* _Task instructions_
Change every "phylum" to "division" in the rows from the start up to and including the line with "scientific name: Thamnophis proximus", leaving everything else as it is. Give back only those lines.
═════ Task input ═════
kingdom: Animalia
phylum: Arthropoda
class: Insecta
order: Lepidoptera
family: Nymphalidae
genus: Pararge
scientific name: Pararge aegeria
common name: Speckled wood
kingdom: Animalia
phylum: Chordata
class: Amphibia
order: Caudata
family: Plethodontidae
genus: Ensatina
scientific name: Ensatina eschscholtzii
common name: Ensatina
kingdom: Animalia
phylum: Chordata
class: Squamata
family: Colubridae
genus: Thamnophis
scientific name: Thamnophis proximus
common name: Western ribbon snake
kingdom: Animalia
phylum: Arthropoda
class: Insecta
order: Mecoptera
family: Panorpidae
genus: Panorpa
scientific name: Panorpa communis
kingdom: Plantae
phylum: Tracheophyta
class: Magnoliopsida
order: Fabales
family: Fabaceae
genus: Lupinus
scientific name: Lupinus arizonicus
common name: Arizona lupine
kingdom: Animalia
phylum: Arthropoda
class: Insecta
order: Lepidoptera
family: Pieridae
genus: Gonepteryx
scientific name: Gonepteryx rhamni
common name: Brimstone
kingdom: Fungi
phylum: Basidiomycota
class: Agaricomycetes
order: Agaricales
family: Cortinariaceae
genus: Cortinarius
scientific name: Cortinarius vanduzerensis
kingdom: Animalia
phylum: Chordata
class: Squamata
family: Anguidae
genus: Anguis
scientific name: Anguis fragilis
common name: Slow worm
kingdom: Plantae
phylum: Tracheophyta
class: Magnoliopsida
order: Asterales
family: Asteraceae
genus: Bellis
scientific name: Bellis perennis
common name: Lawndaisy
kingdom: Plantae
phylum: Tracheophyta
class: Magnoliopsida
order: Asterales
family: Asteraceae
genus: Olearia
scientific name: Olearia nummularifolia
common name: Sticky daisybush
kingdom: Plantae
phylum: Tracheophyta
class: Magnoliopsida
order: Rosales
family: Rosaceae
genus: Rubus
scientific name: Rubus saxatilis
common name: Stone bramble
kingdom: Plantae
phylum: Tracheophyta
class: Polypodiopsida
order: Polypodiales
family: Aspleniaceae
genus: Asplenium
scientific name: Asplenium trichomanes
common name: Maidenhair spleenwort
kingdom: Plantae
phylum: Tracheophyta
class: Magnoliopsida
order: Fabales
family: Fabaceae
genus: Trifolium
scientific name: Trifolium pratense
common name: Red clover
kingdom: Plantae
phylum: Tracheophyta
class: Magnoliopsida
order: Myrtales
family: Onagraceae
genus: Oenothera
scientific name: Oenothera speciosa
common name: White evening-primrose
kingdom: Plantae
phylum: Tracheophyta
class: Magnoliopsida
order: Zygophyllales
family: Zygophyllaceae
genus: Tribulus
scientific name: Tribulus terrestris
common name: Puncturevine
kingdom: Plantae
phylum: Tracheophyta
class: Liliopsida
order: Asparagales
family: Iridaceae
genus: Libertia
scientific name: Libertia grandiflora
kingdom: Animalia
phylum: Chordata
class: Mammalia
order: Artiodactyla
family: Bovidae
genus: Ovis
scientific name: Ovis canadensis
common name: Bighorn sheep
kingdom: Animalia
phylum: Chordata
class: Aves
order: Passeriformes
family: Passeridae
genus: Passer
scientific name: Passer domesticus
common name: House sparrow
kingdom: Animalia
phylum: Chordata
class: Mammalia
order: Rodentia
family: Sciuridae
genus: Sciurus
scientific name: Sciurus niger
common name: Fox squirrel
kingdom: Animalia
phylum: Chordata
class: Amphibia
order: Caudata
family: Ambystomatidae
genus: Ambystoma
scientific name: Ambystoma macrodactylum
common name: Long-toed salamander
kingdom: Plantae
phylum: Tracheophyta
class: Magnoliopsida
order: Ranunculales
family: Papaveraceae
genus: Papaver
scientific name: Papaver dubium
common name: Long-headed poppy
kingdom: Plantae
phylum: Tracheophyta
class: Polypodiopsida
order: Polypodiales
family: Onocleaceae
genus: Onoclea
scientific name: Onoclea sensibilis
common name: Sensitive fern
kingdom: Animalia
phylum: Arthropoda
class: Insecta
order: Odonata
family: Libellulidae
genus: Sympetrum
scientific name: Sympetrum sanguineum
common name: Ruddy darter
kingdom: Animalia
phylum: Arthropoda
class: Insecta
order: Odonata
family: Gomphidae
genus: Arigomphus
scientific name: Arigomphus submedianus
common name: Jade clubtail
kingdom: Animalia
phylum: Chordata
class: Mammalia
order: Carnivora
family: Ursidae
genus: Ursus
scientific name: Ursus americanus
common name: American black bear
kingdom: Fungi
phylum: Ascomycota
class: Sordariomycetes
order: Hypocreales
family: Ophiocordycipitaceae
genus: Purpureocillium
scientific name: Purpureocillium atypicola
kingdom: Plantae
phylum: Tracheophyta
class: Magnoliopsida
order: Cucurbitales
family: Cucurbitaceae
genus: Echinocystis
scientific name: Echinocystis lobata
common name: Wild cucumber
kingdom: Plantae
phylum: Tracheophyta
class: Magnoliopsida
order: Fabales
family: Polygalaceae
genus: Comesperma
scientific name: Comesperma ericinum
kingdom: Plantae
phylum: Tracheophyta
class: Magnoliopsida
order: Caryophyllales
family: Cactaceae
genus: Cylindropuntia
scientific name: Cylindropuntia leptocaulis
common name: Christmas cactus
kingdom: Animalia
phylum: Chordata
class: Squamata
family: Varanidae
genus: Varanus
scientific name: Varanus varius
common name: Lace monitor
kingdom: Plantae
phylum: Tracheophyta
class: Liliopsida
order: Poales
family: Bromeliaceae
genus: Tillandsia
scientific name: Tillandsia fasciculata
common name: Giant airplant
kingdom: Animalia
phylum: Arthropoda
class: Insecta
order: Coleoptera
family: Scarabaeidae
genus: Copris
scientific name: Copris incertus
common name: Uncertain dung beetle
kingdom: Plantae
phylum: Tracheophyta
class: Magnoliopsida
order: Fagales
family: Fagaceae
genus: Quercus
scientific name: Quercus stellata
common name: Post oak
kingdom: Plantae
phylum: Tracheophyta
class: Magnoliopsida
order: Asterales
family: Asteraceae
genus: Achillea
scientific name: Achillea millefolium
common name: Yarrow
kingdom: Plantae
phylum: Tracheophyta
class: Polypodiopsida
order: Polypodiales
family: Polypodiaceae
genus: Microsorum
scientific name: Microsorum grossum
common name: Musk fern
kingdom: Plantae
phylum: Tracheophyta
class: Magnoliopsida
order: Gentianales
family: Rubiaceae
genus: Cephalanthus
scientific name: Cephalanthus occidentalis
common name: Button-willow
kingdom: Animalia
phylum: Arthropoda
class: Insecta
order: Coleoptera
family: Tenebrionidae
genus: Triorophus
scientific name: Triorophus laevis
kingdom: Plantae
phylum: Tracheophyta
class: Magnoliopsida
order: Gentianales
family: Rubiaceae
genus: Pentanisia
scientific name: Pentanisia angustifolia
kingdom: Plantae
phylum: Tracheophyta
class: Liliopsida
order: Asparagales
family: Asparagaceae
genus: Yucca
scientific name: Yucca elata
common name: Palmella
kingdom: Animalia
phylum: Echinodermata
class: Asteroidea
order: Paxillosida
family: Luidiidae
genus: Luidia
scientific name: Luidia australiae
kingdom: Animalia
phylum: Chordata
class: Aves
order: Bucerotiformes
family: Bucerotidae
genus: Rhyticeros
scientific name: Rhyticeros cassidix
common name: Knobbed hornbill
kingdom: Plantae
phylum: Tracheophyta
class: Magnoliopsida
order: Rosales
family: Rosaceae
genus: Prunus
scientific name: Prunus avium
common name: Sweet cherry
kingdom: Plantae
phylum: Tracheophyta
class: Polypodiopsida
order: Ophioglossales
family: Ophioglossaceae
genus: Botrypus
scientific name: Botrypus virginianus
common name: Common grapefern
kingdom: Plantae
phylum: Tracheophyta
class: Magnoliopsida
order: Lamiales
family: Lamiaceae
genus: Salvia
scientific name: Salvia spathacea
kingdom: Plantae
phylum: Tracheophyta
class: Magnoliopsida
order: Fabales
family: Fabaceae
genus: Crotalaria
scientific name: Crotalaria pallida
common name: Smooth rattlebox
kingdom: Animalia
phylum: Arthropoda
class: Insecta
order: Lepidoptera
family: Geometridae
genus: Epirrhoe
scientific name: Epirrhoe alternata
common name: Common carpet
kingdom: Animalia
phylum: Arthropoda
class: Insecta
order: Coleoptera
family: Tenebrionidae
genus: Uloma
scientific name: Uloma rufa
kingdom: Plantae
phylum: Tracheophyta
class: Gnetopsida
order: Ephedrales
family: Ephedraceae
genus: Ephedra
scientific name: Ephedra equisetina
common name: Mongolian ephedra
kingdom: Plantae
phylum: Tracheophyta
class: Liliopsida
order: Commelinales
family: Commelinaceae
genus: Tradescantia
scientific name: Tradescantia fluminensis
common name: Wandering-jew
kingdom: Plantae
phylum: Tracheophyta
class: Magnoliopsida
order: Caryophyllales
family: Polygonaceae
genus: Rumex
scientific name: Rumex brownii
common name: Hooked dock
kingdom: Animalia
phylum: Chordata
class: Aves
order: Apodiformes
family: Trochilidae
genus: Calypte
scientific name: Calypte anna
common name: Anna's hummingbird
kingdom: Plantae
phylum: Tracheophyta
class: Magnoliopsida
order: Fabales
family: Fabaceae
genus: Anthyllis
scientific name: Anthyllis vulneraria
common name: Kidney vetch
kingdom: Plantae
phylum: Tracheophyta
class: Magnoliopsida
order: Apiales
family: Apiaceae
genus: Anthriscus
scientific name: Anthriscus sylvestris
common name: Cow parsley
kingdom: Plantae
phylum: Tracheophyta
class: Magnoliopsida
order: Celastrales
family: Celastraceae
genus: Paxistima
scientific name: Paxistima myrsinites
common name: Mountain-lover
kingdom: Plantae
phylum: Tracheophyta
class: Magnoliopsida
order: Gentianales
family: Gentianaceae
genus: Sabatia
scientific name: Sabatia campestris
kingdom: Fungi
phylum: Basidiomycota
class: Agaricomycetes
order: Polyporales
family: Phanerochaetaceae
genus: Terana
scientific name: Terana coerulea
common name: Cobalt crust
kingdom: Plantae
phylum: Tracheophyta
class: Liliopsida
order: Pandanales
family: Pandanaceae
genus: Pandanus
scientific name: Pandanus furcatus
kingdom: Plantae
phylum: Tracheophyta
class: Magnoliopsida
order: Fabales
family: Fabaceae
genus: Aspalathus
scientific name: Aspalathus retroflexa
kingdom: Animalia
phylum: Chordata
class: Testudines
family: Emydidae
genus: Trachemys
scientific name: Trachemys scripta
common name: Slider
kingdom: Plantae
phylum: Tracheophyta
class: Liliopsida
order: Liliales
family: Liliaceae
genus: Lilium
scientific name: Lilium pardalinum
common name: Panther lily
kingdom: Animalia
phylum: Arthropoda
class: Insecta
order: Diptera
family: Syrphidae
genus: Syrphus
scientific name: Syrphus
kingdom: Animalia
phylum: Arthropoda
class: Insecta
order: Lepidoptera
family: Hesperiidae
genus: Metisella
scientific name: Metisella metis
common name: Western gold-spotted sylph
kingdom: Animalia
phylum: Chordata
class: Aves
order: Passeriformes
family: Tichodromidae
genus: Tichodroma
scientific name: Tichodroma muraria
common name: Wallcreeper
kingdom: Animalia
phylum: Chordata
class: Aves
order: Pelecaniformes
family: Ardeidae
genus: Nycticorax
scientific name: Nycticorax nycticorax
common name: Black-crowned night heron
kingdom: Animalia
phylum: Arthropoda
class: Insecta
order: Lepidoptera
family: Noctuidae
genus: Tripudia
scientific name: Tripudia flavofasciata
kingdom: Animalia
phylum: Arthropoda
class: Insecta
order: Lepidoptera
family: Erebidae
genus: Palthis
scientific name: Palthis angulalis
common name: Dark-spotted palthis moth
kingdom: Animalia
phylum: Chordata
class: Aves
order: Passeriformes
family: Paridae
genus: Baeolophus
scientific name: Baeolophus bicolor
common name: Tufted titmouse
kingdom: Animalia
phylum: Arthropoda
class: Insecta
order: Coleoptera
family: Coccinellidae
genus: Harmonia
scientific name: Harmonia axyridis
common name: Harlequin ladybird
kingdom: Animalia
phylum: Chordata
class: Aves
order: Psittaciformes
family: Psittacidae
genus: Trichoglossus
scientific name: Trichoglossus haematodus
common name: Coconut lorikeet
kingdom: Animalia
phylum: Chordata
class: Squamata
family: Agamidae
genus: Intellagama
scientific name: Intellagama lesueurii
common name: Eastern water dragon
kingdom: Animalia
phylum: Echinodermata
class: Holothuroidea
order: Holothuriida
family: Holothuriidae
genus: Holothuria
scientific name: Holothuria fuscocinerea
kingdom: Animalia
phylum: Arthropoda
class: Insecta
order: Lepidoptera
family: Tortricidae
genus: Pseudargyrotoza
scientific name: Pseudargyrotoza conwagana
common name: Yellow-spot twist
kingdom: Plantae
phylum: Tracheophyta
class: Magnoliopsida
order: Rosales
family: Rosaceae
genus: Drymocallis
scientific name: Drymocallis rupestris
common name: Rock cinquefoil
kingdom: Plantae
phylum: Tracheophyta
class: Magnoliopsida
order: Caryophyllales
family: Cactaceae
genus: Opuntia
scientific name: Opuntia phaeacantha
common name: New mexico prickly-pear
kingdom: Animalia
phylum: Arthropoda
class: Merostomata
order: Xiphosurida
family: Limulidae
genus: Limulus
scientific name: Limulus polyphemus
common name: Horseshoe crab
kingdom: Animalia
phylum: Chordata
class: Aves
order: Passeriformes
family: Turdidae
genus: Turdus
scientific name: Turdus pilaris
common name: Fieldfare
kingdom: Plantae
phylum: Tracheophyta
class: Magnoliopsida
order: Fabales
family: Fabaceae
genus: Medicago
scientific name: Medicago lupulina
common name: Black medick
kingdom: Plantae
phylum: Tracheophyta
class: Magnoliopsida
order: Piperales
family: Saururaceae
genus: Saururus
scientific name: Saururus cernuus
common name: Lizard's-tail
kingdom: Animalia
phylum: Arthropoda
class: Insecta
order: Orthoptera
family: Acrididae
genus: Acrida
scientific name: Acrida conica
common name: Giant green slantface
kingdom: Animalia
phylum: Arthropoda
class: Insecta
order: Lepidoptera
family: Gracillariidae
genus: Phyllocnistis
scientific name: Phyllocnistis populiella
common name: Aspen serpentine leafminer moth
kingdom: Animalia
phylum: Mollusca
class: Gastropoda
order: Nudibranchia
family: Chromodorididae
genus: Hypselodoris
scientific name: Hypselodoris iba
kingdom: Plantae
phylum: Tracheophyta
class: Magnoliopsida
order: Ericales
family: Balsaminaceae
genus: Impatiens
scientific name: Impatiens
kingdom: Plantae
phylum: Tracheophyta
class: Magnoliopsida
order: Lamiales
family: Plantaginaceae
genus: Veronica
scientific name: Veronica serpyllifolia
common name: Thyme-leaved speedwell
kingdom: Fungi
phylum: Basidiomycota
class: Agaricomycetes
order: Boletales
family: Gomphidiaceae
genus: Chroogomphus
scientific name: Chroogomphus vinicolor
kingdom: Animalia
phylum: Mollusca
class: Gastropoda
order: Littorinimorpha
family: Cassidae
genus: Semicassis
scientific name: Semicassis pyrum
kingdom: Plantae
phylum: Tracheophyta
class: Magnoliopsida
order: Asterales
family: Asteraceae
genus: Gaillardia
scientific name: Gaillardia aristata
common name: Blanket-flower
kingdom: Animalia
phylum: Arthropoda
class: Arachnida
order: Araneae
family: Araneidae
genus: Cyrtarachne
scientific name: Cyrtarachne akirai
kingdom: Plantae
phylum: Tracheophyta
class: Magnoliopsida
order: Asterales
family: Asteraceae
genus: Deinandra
═════
* _Completed task_
kingdom: Animalia
division: Arthropoda
class: Insecta
order: Lepidoptera
family: Nymphalidae
genus: Pararge
scientific name: Pararge aegeria
common name: Speckled wood
kingdom: Animalia
division: Chordata
class: Amphibia
order: Caudata
family: Plethodontidae
genus: Ensatina
scientific name: Ensatina eschscholtzii
common name: Ensatina
kingdom: Animalia
division: Chordata
class: Squamata
family: Colubridae
genus: Thamnophis
scientific name: Thamnophis proximus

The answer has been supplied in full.